The module compiled and loaded OK, but it doesn't change the brightness on my S3XP  :Sad: 

----------

## bluedevils

I had the same problem (spicctrl -b 100) on my t140, but then I noticed the power button's led changed brightness?!?! great...Last edited by bluedevils on Mon Jul 11, 2005 2:02 pm; edited 1 time in total

----------

## bluedevils

sony_acpi took care of the lcd brightness problem for me.

----------

## panzerdampf

Sony_acpi works fine with my VGN-A397XP.

The fn-keys don't. But that's another fact.

----------

## knefas

It may help to read what is on the wiki for sony S4's. There's a patch by Erik Waling for the fn keys...it may works you too.  :Smile: 

----------

## panzerdampf

Just tested the mm2-patchset for 2.6.13. Erik's patch seems to be in there.

Now, the fn-keys work. But `showkey` reports scancode 148 for all p-keys.

While loading sonypi with verbose=1, I get 2 "unknown event"s. (see below)

And everytime, when I press 'mute' it reports: sonypi: unknown event port1=0x5f,port2=0x31

The module-output:

Sony Vaio Jogdial input method installed.

Sony Vaio Keys input method installed.

sonypi: unknown event port1=0xff,port2=0xff

sonypi: Sony Programmable I/O Controller Driverv1.26.

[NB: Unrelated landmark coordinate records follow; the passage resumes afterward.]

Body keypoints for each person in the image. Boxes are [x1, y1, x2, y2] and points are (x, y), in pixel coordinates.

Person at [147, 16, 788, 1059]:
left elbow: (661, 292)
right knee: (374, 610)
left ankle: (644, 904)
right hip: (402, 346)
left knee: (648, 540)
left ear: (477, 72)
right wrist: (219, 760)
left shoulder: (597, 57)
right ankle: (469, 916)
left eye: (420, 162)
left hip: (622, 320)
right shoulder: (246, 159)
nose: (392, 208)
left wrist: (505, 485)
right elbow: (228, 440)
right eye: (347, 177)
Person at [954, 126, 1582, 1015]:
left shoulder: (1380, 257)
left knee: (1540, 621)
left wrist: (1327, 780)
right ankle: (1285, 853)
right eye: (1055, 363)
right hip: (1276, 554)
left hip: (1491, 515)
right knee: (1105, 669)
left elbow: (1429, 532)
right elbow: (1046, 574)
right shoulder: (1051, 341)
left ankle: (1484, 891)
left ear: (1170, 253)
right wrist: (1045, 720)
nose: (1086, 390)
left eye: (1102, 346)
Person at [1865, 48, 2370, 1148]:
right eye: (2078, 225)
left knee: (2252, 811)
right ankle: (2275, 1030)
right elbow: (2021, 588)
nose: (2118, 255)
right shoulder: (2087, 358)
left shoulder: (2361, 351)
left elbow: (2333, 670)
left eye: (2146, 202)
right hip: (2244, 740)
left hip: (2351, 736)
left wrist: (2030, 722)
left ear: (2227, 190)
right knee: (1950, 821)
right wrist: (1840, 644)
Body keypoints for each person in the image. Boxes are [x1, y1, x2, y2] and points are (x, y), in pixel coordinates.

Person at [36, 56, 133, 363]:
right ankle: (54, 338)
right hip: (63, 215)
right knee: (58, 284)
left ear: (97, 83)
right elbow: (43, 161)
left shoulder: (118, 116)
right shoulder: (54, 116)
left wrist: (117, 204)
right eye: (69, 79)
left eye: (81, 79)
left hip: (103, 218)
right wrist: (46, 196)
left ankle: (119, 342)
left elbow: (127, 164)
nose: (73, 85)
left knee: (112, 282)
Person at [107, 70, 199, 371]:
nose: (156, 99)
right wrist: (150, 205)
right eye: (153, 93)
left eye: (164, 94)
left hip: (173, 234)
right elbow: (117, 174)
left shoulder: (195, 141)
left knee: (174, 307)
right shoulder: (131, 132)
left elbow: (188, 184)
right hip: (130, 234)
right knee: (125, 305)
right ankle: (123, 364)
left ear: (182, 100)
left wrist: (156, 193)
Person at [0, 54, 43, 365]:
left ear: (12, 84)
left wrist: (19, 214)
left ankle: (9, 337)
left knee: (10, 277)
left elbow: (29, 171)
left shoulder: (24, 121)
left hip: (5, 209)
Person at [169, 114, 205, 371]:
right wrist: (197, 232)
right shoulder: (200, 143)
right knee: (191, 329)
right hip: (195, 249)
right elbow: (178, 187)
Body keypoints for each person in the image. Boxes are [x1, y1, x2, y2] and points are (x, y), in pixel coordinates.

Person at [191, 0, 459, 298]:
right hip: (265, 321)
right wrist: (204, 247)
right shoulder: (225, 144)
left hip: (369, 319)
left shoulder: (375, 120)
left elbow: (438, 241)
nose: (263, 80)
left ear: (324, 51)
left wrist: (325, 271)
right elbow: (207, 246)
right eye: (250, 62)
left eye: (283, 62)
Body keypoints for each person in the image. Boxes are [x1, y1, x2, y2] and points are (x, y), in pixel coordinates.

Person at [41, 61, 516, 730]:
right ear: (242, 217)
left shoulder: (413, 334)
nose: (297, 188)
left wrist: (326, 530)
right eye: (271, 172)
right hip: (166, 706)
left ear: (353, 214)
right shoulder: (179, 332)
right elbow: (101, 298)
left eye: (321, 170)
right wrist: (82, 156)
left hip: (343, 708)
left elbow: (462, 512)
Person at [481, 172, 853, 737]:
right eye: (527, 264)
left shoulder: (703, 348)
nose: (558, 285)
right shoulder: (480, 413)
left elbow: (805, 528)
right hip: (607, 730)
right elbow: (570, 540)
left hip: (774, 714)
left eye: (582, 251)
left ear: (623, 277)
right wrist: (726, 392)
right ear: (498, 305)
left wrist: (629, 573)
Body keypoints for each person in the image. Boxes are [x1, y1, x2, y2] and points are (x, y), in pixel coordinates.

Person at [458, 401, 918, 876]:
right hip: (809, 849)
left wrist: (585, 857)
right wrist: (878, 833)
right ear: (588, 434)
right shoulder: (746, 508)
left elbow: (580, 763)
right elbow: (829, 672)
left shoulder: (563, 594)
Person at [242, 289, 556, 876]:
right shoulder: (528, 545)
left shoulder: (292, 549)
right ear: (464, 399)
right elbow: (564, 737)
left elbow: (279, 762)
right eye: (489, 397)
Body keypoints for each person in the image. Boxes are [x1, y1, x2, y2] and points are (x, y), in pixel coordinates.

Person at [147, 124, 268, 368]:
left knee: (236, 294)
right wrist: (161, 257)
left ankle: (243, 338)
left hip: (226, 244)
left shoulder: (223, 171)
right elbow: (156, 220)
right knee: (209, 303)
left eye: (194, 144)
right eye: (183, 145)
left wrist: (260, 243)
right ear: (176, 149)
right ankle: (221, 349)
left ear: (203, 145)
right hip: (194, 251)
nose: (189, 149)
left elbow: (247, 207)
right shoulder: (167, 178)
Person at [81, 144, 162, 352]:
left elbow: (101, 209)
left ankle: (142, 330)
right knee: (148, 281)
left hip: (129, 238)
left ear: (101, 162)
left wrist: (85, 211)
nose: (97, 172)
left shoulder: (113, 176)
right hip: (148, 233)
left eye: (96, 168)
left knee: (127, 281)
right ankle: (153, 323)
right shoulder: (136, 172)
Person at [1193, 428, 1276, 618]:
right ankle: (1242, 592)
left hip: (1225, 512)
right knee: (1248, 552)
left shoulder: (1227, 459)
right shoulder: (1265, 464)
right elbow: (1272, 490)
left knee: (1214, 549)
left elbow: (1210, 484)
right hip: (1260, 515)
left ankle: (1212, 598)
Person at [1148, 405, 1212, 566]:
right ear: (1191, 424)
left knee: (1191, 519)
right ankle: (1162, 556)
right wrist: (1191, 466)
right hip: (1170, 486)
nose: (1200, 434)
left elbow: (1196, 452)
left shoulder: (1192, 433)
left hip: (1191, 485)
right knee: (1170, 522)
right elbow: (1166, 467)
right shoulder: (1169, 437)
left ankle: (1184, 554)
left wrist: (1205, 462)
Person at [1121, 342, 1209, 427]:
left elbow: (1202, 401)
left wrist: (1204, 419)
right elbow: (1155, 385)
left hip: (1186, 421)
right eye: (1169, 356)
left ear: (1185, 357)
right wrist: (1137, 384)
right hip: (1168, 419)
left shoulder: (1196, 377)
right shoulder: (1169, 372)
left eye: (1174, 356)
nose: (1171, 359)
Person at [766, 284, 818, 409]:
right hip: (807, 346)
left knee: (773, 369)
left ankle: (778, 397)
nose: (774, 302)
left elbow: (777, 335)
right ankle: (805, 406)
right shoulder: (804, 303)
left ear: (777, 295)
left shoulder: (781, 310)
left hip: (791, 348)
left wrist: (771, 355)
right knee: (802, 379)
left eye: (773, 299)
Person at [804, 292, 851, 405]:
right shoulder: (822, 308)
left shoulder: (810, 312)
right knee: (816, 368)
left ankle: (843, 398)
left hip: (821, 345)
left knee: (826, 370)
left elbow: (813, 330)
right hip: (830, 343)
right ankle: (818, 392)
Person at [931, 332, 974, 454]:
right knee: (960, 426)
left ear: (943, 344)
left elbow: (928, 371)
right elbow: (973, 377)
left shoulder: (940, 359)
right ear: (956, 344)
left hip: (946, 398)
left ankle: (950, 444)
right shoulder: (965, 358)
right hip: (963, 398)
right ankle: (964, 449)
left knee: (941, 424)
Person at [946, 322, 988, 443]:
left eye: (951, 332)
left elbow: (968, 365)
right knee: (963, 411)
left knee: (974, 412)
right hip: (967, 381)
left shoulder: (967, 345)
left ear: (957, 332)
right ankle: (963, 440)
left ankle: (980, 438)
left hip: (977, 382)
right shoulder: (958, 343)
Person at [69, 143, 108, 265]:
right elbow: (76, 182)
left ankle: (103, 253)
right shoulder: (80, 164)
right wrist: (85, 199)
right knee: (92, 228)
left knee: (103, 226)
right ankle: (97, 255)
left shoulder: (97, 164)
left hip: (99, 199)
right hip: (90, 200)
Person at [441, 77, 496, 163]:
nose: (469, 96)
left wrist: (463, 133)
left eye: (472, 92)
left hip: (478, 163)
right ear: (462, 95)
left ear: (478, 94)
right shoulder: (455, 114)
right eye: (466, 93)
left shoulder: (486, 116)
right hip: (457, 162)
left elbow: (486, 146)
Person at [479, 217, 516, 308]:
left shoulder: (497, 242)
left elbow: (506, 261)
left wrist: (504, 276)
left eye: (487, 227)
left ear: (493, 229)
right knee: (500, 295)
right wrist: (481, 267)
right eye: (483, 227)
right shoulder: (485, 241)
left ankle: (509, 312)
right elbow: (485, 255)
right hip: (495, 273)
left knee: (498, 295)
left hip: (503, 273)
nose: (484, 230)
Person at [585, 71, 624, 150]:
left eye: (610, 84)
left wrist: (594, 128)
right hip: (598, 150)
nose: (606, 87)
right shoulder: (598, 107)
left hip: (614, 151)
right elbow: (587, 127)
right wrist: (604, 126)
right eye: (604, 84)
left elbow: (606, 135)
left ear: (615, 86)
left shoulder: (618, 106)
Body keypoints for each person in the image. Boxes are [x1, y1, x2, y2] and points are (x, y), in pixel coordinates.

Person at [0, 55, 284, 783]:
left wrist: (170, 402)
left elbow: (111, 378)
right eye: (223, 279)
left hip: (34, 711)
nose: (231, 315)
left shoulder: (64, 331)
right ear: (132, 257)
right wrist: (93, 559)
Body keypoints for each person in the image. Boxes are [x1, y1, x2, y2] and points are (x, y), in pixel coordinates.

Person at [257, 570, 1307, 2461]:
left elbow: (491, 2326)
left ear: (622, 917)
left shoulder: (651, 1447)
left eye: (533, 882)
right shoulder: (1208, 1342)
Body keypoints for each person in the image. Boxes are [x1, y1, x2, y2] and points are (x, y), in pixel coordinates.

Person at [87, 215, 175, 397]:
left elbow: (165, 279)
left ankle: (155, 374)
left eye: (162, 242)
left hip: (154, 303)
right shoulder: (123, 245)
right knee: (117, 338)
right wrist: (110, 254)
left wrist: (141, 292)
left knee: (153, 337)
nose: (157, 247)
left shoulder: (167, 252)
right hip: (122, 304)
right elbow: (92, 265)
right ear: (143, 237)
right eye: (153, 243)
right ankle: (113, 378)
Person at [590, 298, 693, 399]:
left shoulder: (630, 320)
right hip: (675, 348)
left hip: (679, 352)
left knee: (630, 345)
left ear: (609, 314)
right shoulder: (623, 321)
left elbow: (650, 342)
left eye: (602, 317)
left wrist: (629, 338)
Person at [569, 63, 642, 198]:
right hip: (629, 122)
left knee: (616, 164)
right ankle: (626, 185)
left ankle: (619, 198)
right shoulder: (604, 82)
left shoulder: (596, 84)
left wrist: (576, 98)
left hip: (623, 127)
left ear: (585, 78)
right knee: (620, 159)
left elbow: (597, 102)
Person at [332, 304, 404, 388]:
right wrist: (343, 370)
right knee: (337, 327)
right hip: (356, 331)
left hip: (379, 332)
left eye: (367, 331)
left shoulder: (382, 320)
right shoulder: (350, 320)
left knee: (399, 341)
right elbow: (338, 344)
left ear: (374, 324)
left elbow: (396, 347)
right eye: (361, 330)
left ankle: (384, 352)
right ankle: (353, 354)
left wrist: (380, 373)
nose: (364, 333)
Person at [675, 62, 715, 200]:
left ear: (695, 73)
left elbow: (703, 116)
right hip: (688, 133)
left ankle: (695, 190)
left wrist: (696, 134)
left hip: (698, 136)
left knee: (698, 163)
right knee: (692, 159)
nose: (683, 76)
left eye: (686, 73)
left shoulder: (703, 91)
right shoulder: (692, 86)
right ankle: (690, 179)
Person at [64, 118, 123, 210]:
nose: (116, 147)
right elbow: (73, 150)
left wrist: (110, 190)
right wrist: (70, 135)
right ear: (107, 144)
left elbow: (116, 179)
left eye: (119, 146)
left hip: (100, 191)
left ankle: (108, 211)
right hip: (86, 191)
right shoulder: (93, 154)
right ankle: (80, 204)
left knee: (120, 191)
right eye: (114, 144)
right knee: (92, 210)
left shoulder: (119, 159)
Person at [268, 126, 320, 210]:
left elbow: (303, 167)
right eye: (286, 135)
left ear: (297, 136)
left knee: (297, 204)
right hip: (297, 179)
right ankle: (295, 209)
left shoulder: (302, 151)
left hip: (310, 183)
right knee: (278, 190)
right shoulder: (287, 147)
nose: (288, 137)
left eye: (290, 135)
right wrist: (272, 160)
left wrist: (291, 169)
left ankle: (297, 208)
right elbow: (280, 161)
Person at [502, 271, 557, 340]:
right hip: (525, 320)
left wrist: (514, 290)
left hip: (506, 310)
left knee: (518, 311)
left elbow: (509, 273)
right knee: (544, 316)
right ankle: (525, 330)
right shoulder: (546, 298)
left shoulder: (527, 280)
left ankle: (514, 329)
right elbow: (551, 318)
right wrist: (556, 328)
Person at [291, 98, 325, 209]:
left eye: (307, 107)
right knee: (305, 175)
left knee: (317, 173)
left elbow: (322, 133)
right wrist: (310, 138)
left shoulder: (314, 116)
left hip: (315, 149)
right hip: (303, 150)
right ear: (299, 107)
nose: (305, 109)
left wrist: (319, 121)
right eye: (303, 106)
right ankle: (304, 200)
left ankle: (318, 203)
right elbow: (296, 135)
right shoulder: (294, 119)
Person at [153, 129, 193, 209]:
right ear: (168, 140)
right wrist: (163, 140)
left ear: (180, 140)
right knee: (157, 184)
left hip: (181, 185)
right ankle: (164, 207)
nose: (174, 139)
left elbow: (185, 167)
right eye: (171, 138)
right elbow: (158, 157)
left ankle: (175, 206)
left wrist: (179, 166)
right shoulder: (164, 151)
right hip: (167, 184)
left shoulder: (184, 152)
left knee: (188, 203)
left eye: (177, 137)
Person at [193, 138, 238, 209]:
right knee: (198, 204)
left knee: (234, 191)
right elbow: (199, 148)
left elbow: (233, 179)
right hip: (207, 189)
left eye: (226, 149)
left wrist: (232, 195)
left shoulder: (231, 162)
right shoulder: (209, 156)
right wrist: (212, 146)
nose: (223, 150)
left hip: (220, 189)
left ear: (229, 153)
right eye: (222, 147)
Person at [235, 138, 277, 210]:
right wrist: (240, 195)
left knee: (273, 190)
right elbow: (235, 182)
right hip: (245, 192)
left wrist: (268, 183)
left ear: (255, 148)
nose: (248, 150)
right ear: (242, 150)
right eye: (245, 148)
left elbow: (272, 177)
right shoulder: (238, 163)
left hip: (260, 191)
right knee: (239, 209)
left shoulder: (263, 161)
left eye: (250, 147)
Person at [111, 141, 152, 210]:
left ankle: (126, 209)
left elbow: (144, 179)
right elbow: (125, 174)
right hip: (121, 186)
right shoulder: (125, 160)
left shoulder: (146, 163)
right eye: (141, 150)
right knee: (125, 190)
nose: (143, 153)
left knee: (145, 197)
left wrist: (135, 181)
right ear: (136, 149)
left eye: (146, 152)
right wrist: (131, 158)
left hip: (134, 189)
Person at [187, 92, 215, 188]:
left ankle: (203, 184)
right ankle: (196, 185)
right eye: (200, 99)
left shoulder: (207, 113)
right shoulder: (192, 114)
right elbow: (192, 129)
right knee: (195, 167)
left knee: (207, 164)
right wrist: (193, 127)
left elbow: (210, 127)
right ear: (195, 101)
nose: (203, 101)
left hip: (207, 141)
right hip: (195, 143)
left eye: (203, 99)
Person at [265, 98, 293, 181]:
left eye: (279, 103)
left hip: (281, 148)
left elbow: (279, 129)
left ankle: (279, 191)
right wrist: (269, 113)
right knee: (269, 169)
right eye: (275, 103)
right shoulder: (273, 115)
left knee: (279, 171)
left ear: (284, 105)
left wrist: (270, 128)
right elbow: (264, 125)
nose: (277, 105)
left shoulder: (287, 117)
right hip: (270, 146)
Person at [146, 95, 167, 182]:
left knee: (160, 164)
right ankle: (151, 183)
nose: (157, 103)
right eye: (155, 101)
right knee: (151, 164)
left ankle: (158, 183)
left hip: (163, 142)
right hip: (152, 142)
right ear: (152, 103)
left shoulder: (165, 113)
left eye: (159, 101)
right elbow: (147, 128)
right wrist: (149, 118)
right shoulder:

sonypi: detected type3 model, verbose = 1, fnkeyinit = off, camera = off, compat = off, mask = 0xffffffff, useinput = on, acpi = on

sonypi: enabled at irq=11, port1=0x1080, port2=0x1084

----------

## knefas

yes, that's normal. For me is the same, and also Erik didn't find how to get the p-keys events. They are just the same.  :Neutral: 

----------